Work to complete: In the data below, how many lines include the string "Ärkeängel"? Give only the number.

******

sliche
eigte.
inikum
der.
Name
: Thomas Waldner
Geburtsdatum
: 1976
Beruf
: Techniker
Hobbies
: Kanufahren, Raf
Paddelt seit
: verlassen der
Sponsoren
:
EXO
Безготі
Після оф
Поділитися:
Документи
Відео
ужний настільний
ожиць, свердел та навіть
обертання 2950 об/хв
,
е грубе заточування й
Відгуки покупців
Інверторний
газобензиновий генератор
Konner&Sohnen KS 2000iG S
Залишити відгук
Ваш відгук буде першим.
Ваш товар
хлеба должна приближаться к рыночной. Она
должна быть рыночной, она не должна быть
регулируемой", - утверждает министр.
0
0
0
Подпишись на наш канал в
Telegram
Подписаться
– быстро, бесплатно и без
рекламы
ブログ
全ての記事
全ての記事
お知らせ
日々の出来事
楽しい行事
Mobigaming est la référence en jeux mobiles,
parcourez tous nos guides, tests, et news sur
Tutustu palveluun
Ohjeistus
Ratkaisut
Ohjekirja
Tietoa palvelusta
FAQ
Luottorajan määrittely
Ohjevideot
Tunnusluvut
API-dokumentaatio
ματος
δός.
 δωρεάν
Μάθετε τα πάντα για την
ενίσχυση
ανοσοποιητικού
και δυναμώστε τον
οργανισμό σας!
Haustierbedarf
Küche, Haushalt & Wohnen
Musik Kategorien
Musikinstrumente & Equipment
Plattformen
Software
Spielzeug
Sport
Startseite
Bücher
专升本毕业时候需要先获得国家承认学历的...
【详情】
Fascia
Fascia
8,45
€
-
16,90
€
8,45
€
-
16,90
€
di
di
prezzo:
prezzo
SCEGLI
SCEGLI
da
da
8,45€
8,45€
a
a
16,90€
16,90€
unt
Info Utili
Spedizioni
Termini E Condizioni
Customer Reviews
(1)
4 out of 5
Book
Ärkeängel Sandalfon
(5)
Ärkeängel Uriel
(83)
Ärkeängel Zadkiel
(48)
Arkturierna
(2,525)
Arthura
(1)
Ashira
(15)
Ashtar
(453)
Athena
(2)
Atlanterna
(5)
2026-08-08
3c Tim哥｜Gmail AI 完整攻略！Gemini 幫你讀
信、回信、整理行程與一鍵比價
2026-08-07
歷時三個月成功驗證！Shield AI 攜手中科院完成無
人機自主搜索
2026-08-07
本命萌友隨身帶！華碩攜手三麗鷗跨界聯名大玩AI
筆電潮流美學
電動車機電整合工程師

******

Answer to the exercise: 3